How to Mark Queen Bees with No Runs, Drips, or Errors

- August 1, 2016 - Wyatt A Mangum - (excerpt)

An unmarked queen hiding in a comb depression.

Marking a queen with a dot of paint on her thorax is important in several ways. Queen marking makes the queen easier to find in a colony, particularly in a large populous colony, and sometimes when a queen hides (see Figure 1). The color code indicates the birth year of the queen (see below). When an unmarked queen appears in the colony, the beekeeper knows queen replacement has occurred, which could be one of the “big four”: usurpation, swarming, supersedure, or sudden death of the former queen.

Usurpation is the lesser known of the four. With usurpation a summer swarm (not a reproductive swarm in the spring) enters an established colony and kills its mother queen. The usurpation queen of the swarm becomes the colony’s queen. The colony take-over can occur quickly, effectively in a day or two. That means an unmarked queen replaces the colony’s marked queen, without any queen cell construction, leaving the uninformed beekeeper bewildered.

Queen marking also has more special applications. In areas with Africanized bees, marked queens of European stock indicate a continued presence of that gentle bloodline. Marked breeder queens indicate no change in the original queen stock when grafting from them, for example by supersedure or usurpation.
----------
APPLY WHAT YOU READ:
A. Do these statements agree with the queen-marking excerpt? Answer yes or no for each, quoting the words that settle it. (i) Usurpation is carried out by a reproductive swarm in the spring. (ii) The color code tells the birth year of the queen. (iii) In usurpation, the new queen takes over without any queen cell construction.
B. Can you write the next part of the queen-marking excerpt, picking up after its last sentence?
The listing that comes next is drawn from a separate source.

Items from a data source:
----------
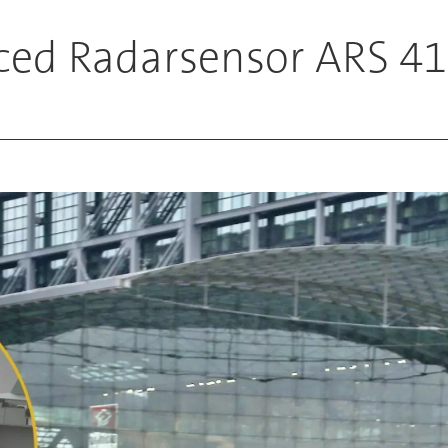
ced Radarsensor ARS 4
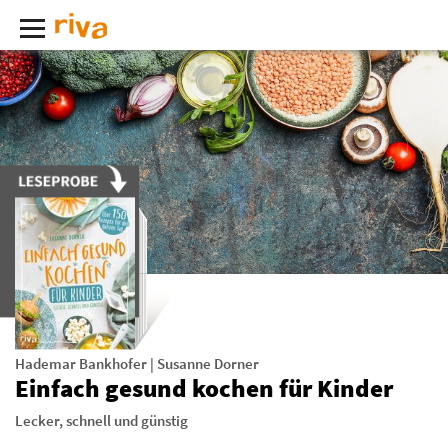
Hademar Bankhofer
|
Susanne Dorner
Einfach gesund kochen für Kinder
Lecker, schnell und günstig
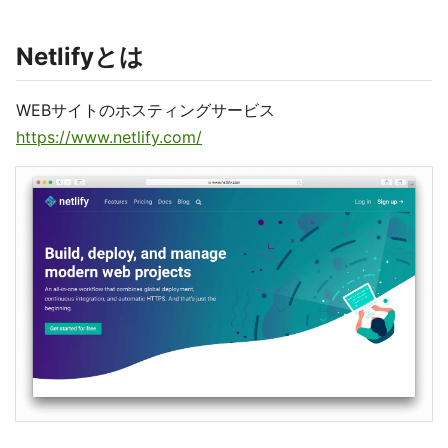
Netlifyとは
WEBサイトのホスティングサービス
https://www.netlify.com/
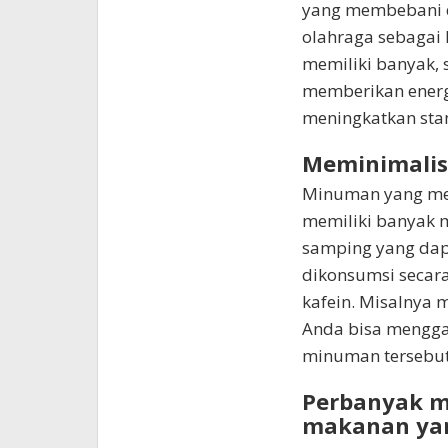
yang membebani d
olahraga sebagai 
memiliki banyak, 
memberikan energ
meningkatkan stam
Meminimalis
Minuman yang me
memiliki banyak m
samping yang dap
dikonsumsi secara
kafein. Misalnya 
Anda bisa menggan
minuman tersebut 
Perbanyak m
makanan yan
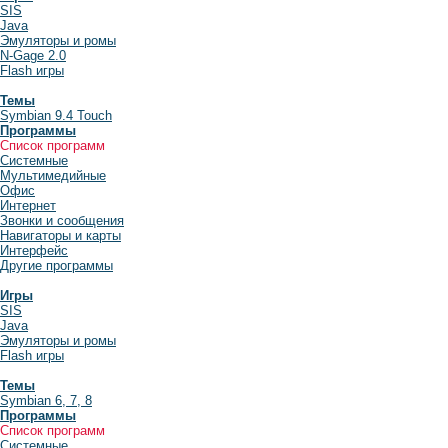
SIS
Java
Эмуляторы и ромы
N-Gage 2.0
Flash игры
Темы
Symbian 9.4 Touch
Программы
Список программ
Системные
Мультимедийные
Офис
Интернет
Звонки и сообщения
Навигаторы и карты
Интерфейс
Другие программы
Игры
SIS
Java
Эмуляторы и ромы
Flash игры
Темы
Symbian 6, 7, 8
Программы
Список программ
Системные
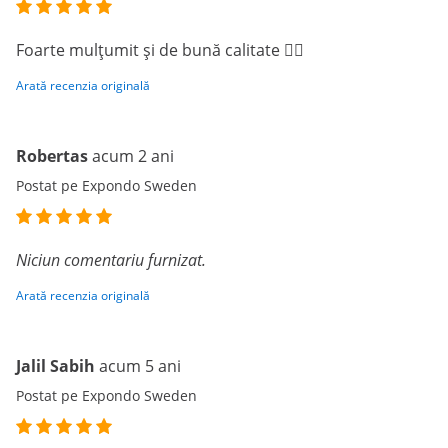
Foarte mulțumit și de bună calitate 👍🏻
Arată recenzia originală
Robertas
acum 2 ani
Postat pe Expondo Sweden
Niciun comentariu furnizat.
Arată recenzia originală
Jalil Sabih
acum 5 ani
Postat pe Expondo Sweden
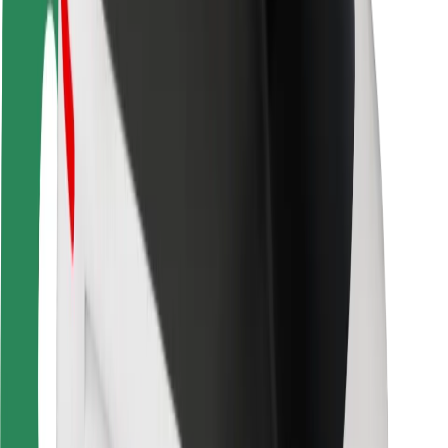
Безпека
Безпека пасажирів
Безпека водіїв
Безпека електросамокатів
Лабораторія безпеки
Міста
Розташування
Міські рішення
Аеропорти
Зарядні станції Bolt
Підтримка
Для пасажирів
----------
EXPECTED RESPONSES:
A.
(i) No: "a summer swarm (not a reproductive swarm in the spring)"
(ii) Yes: "The color code indicates the birth year of the queen"
(iii) Yes: "without any queen cell construction"

B.
Below I describe my queen-marking method in detail. It seems like a lot to get started, but it is not really. Rather it relies on simple items and common sense. To mark queens, my method accomplishes two main goals. First, it dispenses only the correct amount of paint near a valuable queen, eliminating the possibility of dripping too much paint on her. Second, I use a hand technique that improves my aim so the paint dot marks her perfectly in the center of the queen’s thorax.

I use Testors model paint in the bottle size as shown in Figure 2. These paints come in numerous colors, but I recommend the standard colors denoting the last digit of the queen’s first season (white 1&6, Yellow 2&7, red 3&8, green 4&9, blue 5&0). The hobby community uses these paints for numerous projects, and the internet has them for sale in various lot sizes too. (The internet may be a good way to acquire extra caps too; see below.) When I was a kid, this was the paint for marking queens. The problem was how to apply it safely on a queen without painting her eyes or the base of her wings (see Figure 3), or having the paint run down into the connection between her thorax and abdomen.

Figure 2 shows the modified bottle cap for marking a queen. In the center of the metal cap, I drilled a 3/32 of an inch size hole (3/32 inch=0.09375 inch=0.23813 cm). Most importantly, drill the hole without bending the cap. The goal is to have a near perfect circular hole in the flat unbent cap. I tried puncturing a hole. Puncturing makes a hole but it bends the cap, forming a distorted hole that is not circular enough. The edges of the hole scrape clear the excess paint, leaving only the correct amount for marking the queen on the blunt end of the modified nail (see below).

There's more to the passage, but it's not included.